Your copy should match the records exactly, except that it contains no pictures.

Top of Data extracts

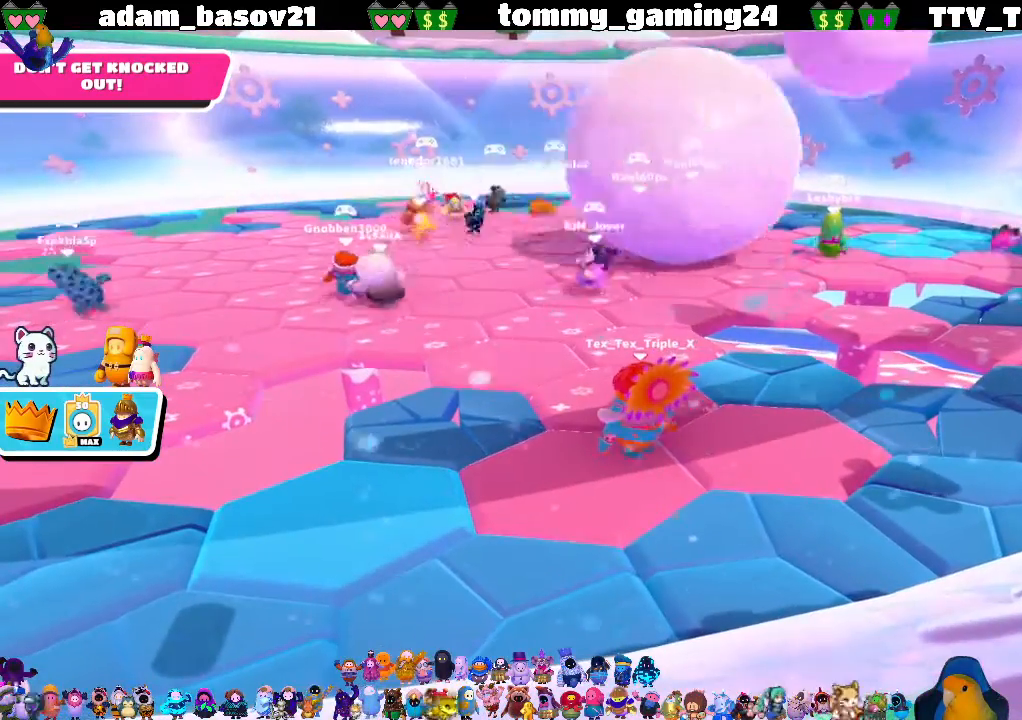
{"buttons": [], "left_stick": "center", "right_stick": "center", "events": []}
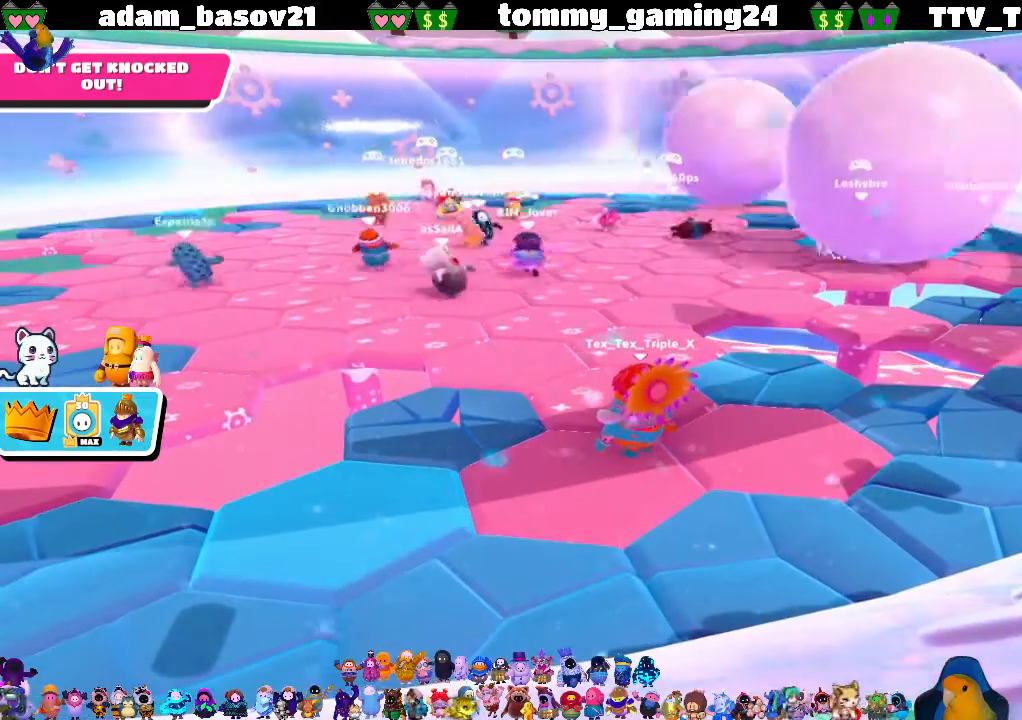
{"buttons": [], "left_stick": "down-right", "right_stick": "center", "events": [[367, "left_stick", "down-right"]]}
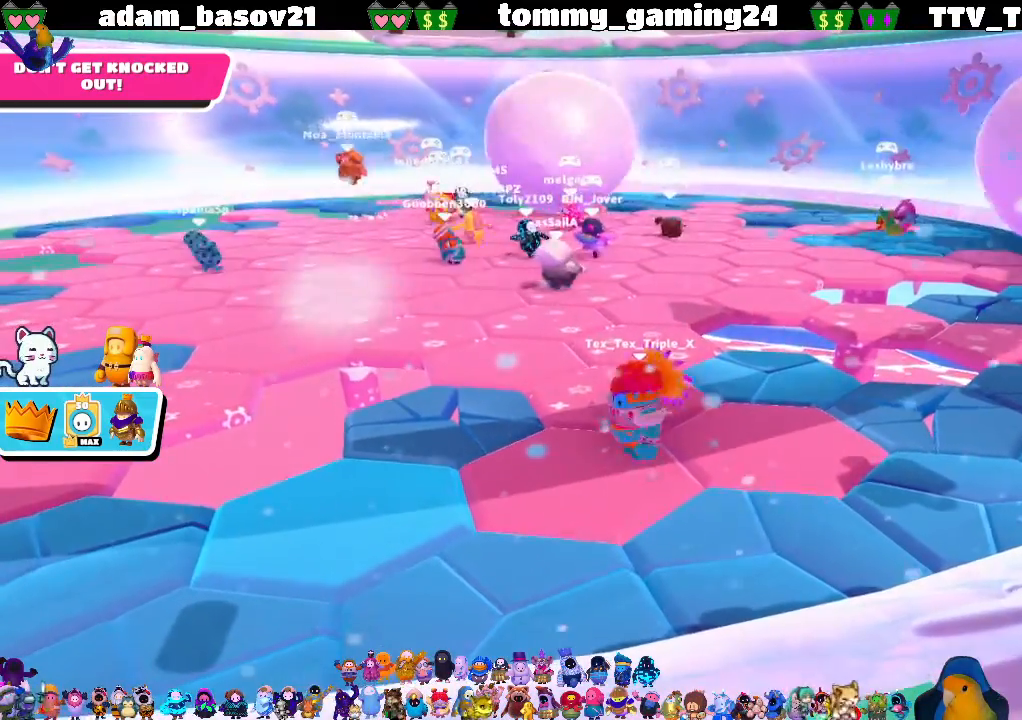
{"buttons": [], "left_stick": "center", "right_stick": "center", "events": [[133, "right_stick", "right"], [233, "left_stick", "center"], [233, "right_stick", "center"]]}
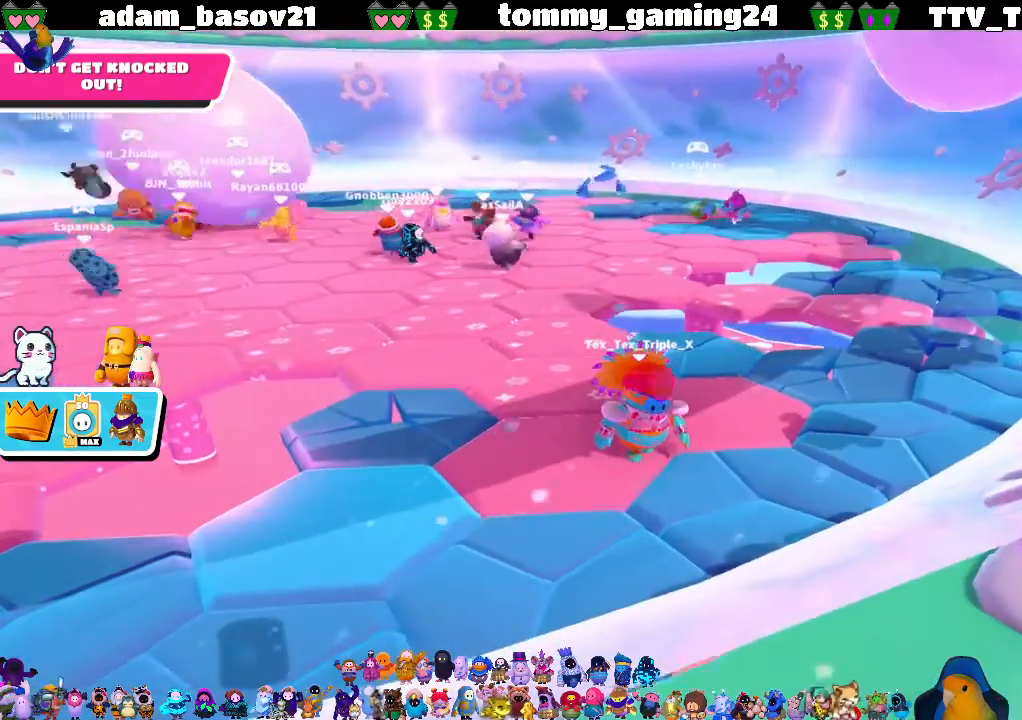
{"buttons": [], "left_stick": "center", "right_stick": "center", "events": []}
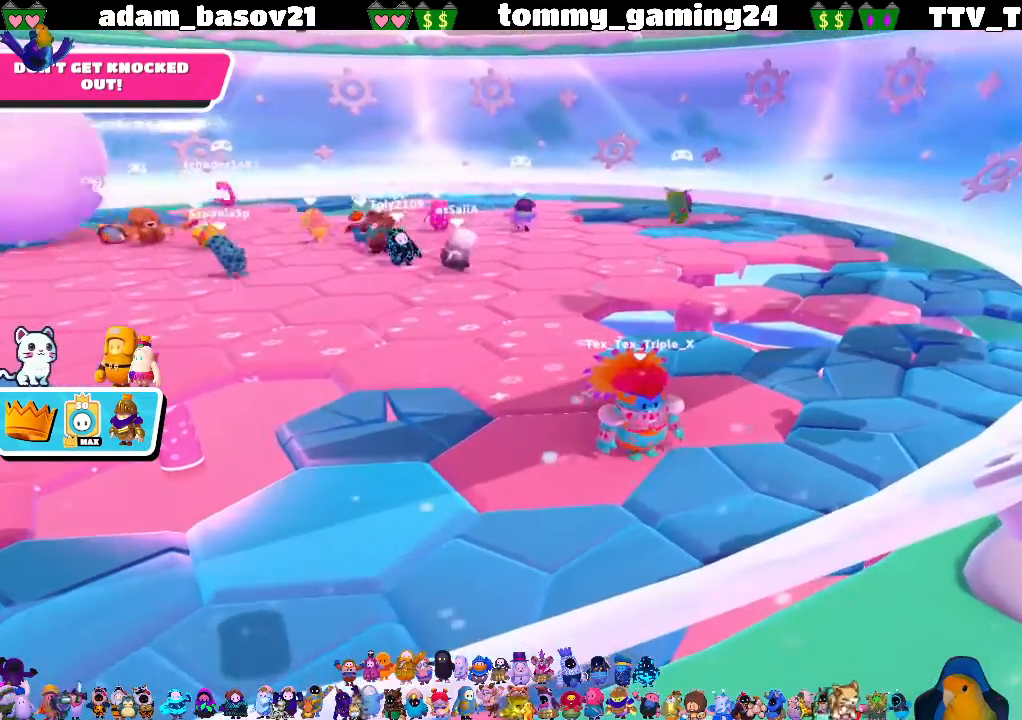
{"buttons": [], "left_stick": "center", "right_stick": "center", "events": []}
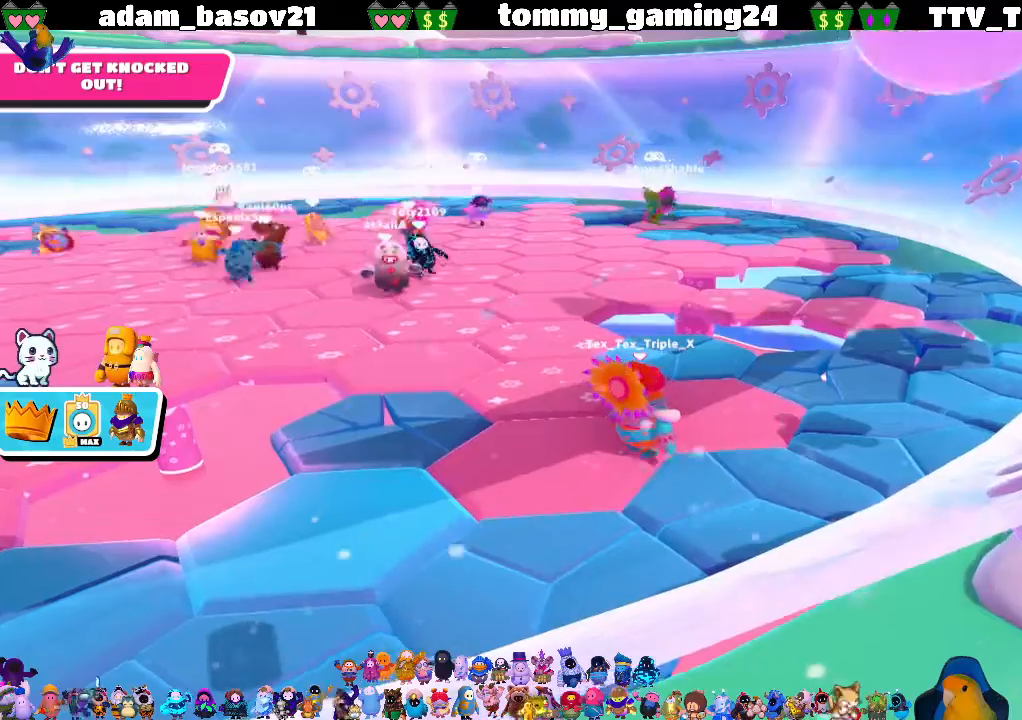
{"buttons": [], "left_stick": "center", "right_stick": "left", "events": [[267, "right_stick", "left"]]}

Bottom of Data extracts

* Response box
{"buttons": [], "left_stick": "center", "right_stick": "center", "events": []}
{"buttons": [], "left_stick": "down-right", "right_stick": "center", "events": [[367, "left_stick", "down-right"]]}
{"buttons": [], "left_stick": "center", "right_stick": "center", "events": [[133, "right_stick", "right"], [233, "left_stick", "center"], [233, "right_stick", "center"]]}
{"buttons": [], "left_stick": "center", "right_stick": "center", "events": []}
{"buttons": [], "left_stick": "center", "right_stick": "center", "events": []}
{"buttons": [], "left_stick": "center", "right_stick": "left", "events": [[267, "right_stick", "left"]]}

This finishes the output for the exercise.